Officer Gordon issues an average of eight to ten handicap parking violations per day. She has little mercy and she's heard every excuse in the book. Officer Gordon explains, "Everything from 'I was only here a minute,' to 'Well, I left it at home."
Sergeant Sowell says, "It's not worth the $250 bucks. Besides that, it's probably one of the most inconsiderate things you can do is park in disable parking."
Chris Hefner knows exactly what he would say to someone who does, "I would tell them be thankful you have the ability you can run in somewhere." Adrienne Nichols agrees. She says, "I would love to be like I used to and park way out in the South 40 and walk that far and most handicap people we'd give our parking spaces just to be like everyone else."

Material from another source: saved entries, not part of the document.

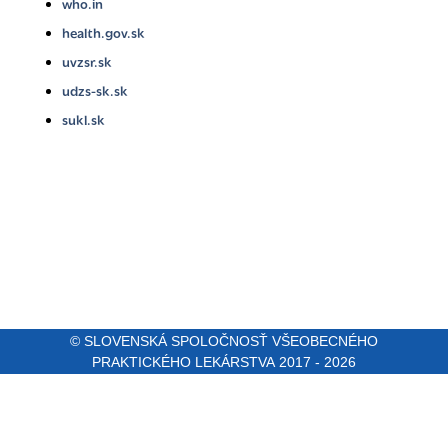
who.in
health.gov.sk
uvzsr.sk
udzs-sk.sk
sukl.sk
© SLOVENSKÁ SPOLOČNOSŤ VŠEOBECNÉHO
PRAKTICKÉHO LEKÁRSTVA 2017 - 2026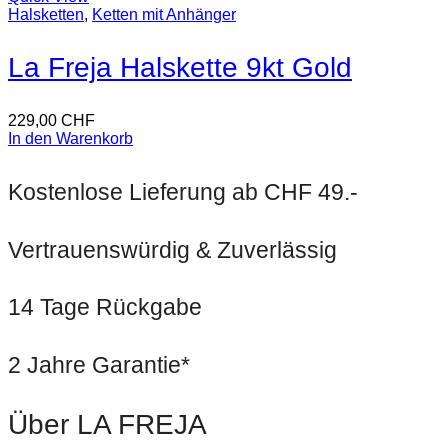
Halsketten
,
Ketten mit Anhänger
La Freja Halskette 9kt Gold
229,00
CHF
In den Warenkorb
Kostenlose Lieferung ab CHF 49.-
Vertrauenswürdig & Zuverlässig
14 Tage Rückgabe
2 Jahre Garantie*
Über LA FREJA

As Sergeant Sowell said, it's a $250 fine the first time you're caught illegally parking in a handicapped spot and the fines only go up from there. To be fair, even the disabled community is part of the problem at times. It's common for a handicapped person to let someone else use their placard. It is also illegal for the disabled person to stay in the car while someone else goes inside.
You can get a handicapped placard legally at your local tax assessor's office. First, you must get a doctor's note. That note must be signed by the doctor and notarized or written on the doctor's prescription pad.